I remember many years ago when I was driving “The Big Van” in support of officers anticipating the usual weekend public disorder in what was euphemistically referred to (in those days) as a Cowboy Town. The Big Van would drive around the extended Division, crewed by two divisional officers whose remit was to attend any disorder in support of local officers. This involved the van being staffed by officers from different town sections so that we could safely be expected to know the expanded area which we were expected to patrol.
One night, my partner and I stopped in what was ‘his’ patch, and a young lad walked up to the open window on the driver’s side, apparently to ask my driving partner for directions. No sooner had my partner started to provide advice on how the lad could get to his stated destination than the said lad knocked my partner’s hat off and ran away. Naturally my partner pursued him, alighting from our Van in order to do so.
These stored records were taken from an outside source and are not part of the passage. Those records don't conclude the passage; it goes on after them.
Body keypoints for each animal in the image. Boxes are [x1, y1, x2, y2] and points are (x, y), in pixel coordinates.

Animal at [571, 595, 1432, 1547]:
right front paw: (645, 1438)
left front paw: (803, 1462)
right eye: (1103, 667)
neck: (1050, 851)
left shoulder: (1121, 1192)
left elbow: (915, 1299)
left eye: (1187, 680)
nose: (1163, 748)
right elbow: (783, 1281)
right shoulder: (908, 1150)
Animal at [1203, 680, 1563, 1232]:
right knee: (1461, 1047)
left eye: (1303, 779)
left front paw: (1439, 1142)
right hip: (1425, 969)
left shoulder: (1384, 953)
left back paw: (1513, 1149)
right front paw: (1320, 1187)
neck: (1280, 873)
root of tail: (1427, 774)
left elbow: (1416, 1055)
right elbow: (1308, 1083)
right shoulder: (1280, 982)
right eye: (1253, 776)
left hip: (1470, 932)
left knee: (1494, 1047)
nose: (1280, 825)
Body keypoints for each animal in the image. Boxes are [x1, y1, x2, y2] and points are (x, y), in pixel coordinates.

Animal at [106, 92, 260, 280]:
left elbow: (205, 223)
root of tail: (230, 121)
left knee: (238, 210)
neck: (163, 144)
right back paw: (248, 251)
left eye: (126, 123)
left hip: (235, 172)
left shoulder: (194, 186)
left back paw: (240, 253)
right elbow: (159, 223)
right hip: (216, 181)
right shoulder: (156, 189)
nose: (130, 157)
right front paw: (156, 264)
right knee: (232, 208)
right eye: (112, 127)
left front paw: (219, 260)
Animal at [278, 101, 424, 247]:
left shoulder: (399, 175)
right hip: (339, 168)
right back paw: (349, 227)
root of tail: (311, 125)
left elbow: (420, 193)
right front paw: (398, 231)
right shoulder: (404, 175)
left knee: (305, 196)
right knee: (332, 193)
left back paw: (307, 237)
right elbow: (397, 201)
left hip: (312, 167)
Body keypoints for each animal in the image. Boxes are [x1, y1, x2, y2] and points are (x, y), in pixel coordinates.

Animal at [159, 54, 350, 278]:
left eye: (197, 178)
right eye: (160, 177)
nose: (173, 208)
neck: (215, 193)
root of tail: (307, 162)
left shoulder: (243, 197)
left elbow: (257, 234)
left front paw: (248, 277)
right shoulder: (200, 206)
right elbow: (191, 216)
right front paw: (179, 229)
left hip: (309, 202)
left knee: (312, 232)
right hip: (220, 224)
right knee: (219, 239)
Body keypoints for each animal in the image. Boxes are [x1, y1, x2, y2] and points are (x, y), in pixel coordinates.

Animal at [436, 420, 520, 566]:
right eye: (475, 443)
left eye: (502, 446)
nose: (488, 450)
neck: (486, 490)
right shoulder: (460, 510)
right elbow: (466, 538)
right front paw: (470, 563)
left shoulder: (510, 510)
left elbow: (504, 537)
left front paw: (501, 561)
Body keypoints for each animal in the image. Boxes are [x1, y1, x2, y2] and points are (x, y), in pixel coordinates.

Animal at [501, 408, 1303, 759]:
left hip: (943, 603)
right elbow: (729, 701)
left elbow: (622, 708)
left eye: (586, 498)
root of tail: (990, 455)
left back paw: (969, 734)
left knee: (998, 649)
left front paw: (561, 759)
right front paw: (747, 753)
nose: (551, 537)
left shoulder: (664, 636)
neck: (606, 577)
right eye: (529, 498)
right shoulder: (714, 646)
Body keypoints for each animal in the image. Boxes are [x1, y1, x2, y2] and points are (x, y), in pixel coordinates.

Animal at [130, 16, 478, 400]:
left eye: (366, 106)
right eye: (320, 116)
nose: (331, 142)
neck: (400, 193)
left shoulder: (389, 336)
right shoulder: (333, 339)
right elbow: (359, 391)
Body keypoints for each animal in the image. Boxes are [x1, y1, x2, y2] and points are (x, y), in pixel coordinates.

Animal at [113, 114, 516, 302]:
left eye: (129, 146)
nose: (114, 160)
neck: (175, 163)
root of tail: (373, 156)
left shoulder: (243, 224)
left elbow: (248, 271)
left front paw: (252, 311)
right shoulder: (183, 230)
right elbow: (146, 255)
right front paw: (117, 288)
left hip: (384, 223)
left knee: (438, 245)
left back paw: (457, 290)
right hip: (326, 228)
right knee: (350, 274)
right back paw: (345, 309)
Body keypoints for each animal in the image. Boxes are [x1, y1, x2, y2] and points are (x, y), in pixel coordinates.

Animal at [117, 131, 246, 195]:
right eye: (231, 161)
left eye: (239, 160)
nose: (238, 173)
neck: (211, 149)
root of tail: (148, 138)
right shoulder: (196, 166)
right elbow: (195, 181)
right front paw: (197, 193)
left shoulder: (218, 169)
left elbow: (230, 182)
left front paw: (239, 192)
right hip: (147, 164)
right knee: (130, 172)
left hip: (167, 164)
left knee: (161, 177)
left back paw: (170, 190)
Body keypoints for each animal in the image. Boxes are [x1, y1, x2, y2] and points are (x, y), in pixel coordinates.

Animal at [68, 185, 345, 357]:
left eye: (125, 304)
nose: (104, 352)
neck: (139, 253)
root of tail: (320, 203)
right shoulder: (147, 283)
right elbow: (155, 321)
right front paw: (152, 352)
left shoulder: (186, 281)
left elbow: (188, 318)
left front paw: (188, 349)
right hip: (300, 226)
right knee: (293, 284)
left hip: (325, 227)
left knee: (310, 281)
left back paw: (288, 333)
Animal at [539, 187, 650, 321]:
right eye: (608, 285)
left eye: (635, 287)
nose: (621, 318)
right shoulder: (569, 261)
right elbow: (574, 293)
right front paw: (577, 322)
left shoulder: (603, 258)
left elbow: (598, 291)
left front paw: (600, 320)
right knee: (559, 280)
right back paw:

And equally naturally, they ran the way we had just come so I could not simply follow in the van.
I scooted over into the driving seat, laboriously turned the van and drove in the direction they had run, driving around a roundabout in order to do so. Then the call came that my partner had apprehended his prey and a struggle was taking place. He named the street he was in – which was familiar to him but not, as luck would have it, to me. He’d run after the lad in ‘his’ town leaving the officer from abroad (me) in the van.
I called for directions and was told by a control room operator to ‘go to the roundabout and take the second exit’. I started driving back towards the roundabout, and it was only as I arrived at that hazard that I realised that the person who’d given me the directions hadn’t a clue where I was because I hadn’t told him – so how could he possibly have known which exit I had to take? In order to accurately get me to the required destination, he should first have asked me where I was. (Which may have explained my accident with a taxi, but that’s another story.)
This is true in all journeys from where you are to where you want to be, both physical and metaphorical. If I want something, I need to know how to go about it, and I need to know what skills, knowledge and interest I have NOW that may need to be complemented if I am to achieve my desired result.
If I want to lose weight, I need to know how much I weigh NOW so that I can identify how much I have to lose, how I should lose it, and how I am progressing as time passes. I may also need to know why I am the weight I am so that I don’t repeat the mistakes that got me overweight in the first place. I need to look at what has led to NOW so that I can discover my route to the outcome sought.
In other words, in order to get to where I want to be, I have to take a moment to ascertain exactly where I am in order to deduce the route I need to take. The same applies in all areas of life, personal and professional.”
Take a moment to identify where you are now in terms of where it is you are going – you might find out you need to change direction if you’re going to get there.